Entries taken from a collection:
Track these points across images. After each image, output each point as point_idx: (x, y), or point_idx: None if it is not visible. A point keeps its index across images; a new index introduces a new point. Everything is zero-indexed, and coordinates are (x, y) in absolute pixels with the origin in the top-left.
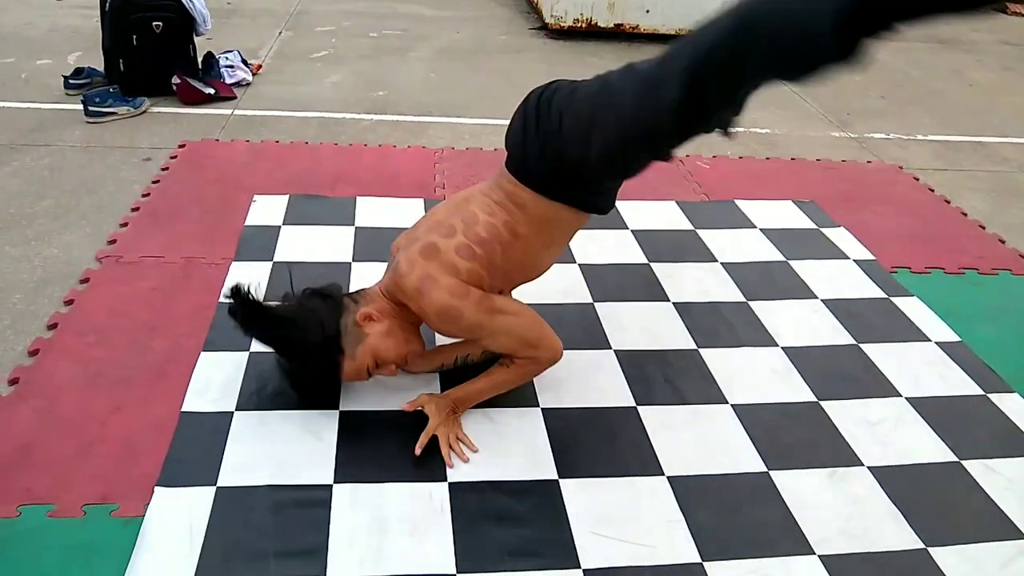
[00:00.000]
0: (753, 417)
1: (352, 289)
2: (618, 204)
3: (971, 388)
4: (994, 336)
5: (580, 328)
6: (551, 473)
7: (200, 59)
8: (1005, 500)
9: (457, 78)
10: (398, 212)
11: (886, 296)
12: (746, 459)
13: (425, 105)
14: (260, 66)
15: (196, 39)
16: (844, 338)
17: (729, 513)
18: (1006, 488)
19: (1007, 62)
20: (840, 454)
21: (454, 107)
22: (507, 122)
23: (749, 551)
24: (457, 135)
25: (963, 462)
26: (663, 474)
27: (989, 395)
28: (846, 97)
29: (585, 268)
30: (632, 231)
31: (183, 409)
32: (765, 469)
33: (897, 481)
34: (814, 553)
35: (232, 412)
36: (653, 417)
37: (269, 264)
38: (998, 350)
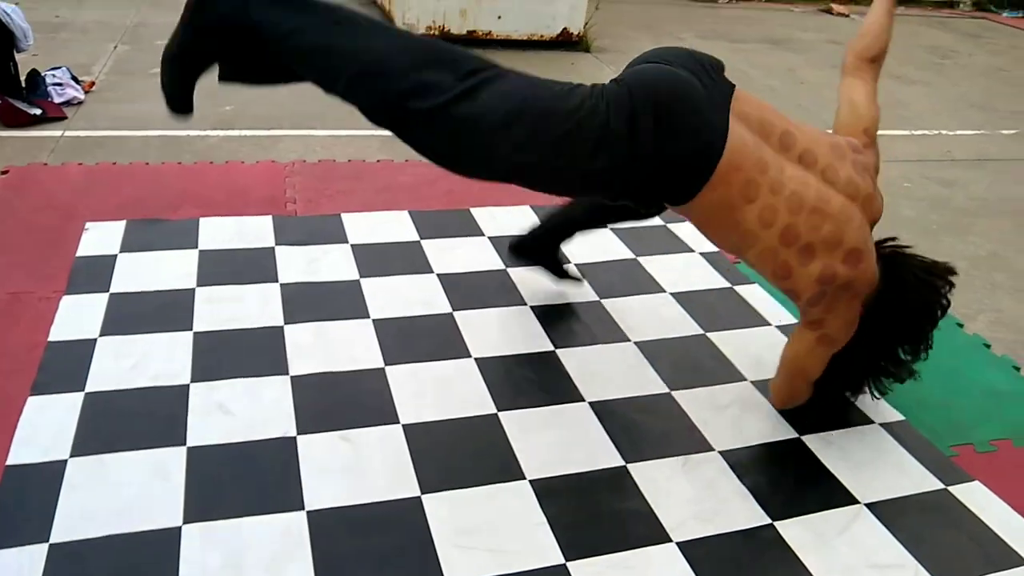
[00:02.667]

▶ _DESCRIPTION OF THE TASK_
Each line of the data above should be reproduced without alteration, and no picture should appear in the copy.

▶ _ANSWER SPACE_
Track these points across images. After each image, output each point as point_idx: (x, y), or point_idx: None if it is not visible. A point keeps its index across images; a new index introduces a new point. Everything is zero-indexed, and coordinates are (x, y) in absolute pixels with the origin in the top-left.
[00:00.000]
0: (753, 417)
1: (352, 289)
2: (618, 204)
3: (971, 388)
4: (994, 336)
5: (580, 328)
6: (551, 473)
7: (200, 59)
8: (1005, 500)
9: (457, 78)
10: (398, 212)
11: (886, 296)
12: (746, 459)
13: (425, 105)
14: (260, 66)
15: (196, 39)
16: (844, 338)
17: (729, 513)
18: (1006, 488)
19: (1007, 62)
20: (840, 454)
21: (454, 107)
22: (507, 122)
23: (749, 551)
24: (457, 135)
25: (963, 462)
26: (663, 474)
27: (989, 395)
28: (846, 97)
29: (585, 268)
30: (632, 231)
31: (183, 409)
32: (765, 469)
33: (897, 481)
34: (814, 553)
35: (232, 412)
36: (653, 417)
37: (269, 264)
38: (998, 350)
[00:02.667]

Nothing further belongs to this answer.